Hopkins BrainWise-Spring 2013

Stress: Can It Bring More Than Teen Angst?

Date: April 15, 2013


Dr. Hanna Jaaro- Peled and Dr. Minae Niwa
For neuroscientists Hanna Jaaro-Peled and Minae Niwa, finely tailoring mouse models of psychiatric disease helps show how small shifts in brain chemistry change the very circuits that oversee thinking and behavior.

There’s a reason that Minae Niwa and Hanna Jaaro-Peled picked mice age 5 to 8 weeks old for their recent study: The rodents are teenagers. It’s a tender age for mice or humans and one increasingly eyed by researchers as key to pathology that schizophrenia, major depression and bipolar disorder likely have in common.

Recently, a mouse study by Niwa and Jaaro-Peled’s team, under mentor Akira Sawa, modeled current thought on triggers of those illnesses—mostly young adult-onset neuropsychiatric disorders. The results offer a way that stress, at a certain age and vulnerability, may trip major psychiatric disease. 

A body of science confirms that teenage mice and humans respond similarly to stress. The HPA axis, the brain’s key stress pathway, goes into overdrive, releasing cortisol. And at puberty, some studies say, that hormone’s effect in man and mouse appears more potent; brains stay longer in “red alert” mode after each stressor du jour has faded.

DATA UNDER STUDY:
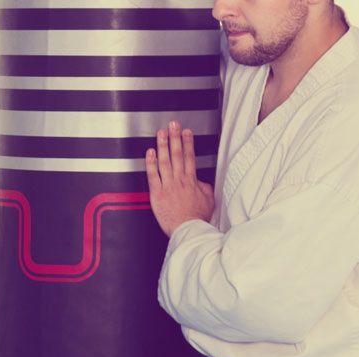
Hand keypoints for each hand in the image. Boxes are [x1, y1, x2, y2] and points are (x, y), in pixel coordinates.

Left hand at [145, 121, 215, 235]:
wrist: (188, 229)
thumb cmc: (197, 218)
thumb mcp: (208, 199)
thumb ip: (203, 187)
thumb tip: (200, 182)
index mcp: (192, 181)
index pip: (190, 157)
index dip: (188, 143)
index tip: (186, 132)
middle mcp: (180, 180)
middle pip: (177, 154)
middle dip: (175, 138)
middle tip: (173, 125)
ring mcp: (168, 185)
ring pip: (165, 161)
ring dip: (163, 145)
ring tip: (161, 133)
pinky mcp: (157, 193)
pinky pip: (153, 175)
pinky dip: (151, 163)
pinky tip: (150, 152)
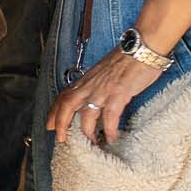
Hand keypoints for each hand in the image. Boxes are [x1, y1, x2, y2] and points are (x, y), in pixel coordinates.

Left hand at [48, 44, 169, 143]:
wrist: (140, 47)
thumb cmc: (126, 59)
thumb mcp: (104, 71)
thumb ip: (96, 84)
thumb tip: (93, 96)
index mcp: (86, 79)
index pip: (64, 96)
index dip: (54, 112)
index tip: (50, 125)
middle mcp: (90, 85)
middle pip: (67, 105)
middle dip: (61, 123)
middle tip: (60, 139)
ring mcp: (103, 90)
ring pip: (87, 114)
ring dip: (87, 131)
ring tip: (91, 143)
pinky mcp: (118, 94)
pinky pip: (110, 116)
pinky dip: (109, 129)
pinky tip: (111, 138)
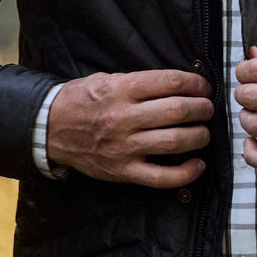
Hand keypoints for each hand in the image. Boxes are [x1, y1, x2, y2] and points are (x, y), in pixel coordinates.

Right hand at [46, 69, 213, 187]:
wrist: (49, 128)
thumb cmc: (81, 100)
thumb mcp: (106, 79)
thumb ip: (138, 82)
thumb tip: (177, 84)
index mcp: (121, 90)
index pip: (170, 82)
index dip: (195, 83)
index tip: (203, 86)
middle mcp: (124, 118)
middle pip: (178, 111)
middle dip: (202, 108)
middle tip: (207, 108)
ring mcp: (124, 147)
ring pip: (175, 141)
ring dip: (199, 136)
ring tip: (203, 131)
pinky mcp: (123, 171)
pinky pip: (161, 177)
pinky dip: (185, 173)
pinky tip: (198, 164)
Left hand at [234, 47, 256, 172]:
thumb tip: (252, 55)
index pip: (256, 71)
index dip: (243, 71)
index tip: (245, 73)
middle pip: (251, 97)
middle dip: (244, 93)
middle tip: (249, 93)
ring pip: (256, 125)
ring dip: (247, 117)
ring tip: (254, 113)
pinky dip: (253, 154)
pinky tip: (251, 143)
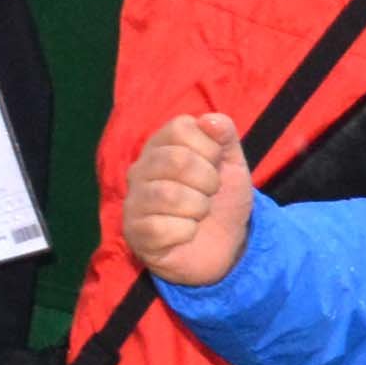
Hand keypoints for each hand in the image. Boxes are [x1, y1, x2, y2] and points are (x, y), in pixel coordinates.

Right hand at [122, 111, 255, 284]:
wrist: (225, 246)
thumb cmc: (221, 199)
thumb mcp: (231, 163)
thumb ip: (224, 136)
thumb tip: (210, 118)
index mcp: (161, 146)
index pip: (181, 127)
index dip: (209, 148)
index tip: (215, 165)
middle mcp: (140, 169)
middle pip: (176, 160)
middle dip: (208, 180)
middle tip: (210, 193)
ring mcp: (133, 201)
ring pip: (170, 195)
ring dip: (199, 207)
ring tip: (199, 213)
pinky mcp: (135, 233)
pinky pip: (164, 228)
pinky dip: (187, 232)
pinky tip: (186, 234)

EXERCISE GOAL: Carry on the article about stress in teenage mice and psychiatric illness, starting right after its last sentence.

ANSWER SECTION:
Still other research suggests some link between cortisol and brain levels of dopamine, a neurotransmitter active in cognition, learning, mood and reward. Dopamine goes awry in schizophrenia, bipolar disorder and depression.

But how, asked the Johns Hopkins group, to tie the threads together?

Niwa and Jaaro-Peled’s new study simulated the proposed human risks for illness: Test mice (and controls) were teenagers. The mice also had moderate gene-based chances for a troubled brain: They carried a mutation from a human family with depression tinged with psychosis. Finally, test mice in the study lived three weeks on their own, a situation exposing each animal to stress roughly as intense, say, as what teens face the first days of high school—a “suboptimal” stressor, says Sawa.

The results were telling. Carrying the abnormal gene had little effect on the mice unless they were also stressed. Then they became more readily hyperactive or displayed other behaviors that signal brain disorder.

On a biological level, there was more. The stress-plus mutation mice showed high cortisol levels and a significant drop in dopamine. Was cortisol at work in the drop? An added experimental step said yes. Injecting mice with an agent that blocks cortisol activity righted dopamine levels. It also corrected mouse behavior.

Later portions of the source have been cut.